SPP, a leading African think tank dedicated to advancing sustainable development through climate policy, research, and stakeholder engagement, disclosed this in a new scoping paper titled “On the Road to COP30 and Beyond: Developing an Effective NDCs-LT-LEDS to Guide Africa’s Sustainable Development”.
In the report, SPP assessed the state of Nationally Determined Contributions (NDCs) and Long-Term Low Emission Development Strategies (LT-LEDS) across the continent, evaluating ambition, governance readiness, net-zero commitments, and implementation frameworks.
Drawing insights from Nigeria, Kenya, Malawi, Zambia, and Zimbabwe, the paper found that while African nations have made commendable commitments, implementation remains weak due to severe financing shortfalls.
With most countries racing to meet the extended September 2025 deadline for the third round of NDCs, SPP warns that without stronger alignment between NDCs, LT-LEDS, and national development plans, Africa risks missing both the Paris Agreement’s 1.5°C goal and the opportunity to leverage climate action for sustainable development.
Prof. Chukwumerije Okereke, President, SPP stated that Africa’s climate pledges risk remaining paper promises unless NDCs and LT-LEDS are reworked into bankable, investment-ready pipelines.
“This paper aims to lighthouse the path to sustainable development,” he added.
The scoping paper identified key barriers, including weak legal and governance structures, misalignment with national development strategies, lack of investment-grade sectoral targets, and limited technical and financial capacity to deliver viable projects.

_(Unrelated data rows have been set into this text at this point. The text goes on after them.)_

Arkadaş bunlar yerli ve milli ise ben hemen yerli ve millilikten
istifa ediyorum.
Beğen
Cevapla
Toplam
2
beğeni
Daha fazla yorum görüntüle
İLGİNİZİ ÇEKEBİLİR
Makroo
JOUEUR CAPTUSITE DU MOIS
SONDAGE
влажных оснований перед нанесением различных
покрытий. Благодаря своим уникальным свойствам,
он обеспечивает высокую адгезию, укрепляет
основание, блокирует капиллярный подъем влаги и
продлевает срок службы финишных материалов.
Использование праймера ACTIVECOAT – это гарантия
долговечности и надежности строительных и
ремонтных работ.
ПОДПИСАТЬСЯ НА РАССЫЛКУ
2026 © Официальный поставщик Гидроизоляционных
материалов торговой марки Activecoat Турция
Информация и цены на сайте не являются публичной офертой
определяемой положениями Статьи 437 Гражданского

To tackle these barriers, SPP outlined a practical framework to strengthen NDCs and LT-LEDS, anchored on five key pillars: robust governance structures, alignment with national development plans and LT-LEDS, clear and investment-ready sectoral targets, inclusive stakeholder engagement, and people-centered communication.
According to the report, COP30 in Belém, Brazil, presents a critical opportunity for African negotiators, finance institutions, and national leaders to transform climate pledges into investment-ready roadmaps that drive both decarbonisation and economic transformation.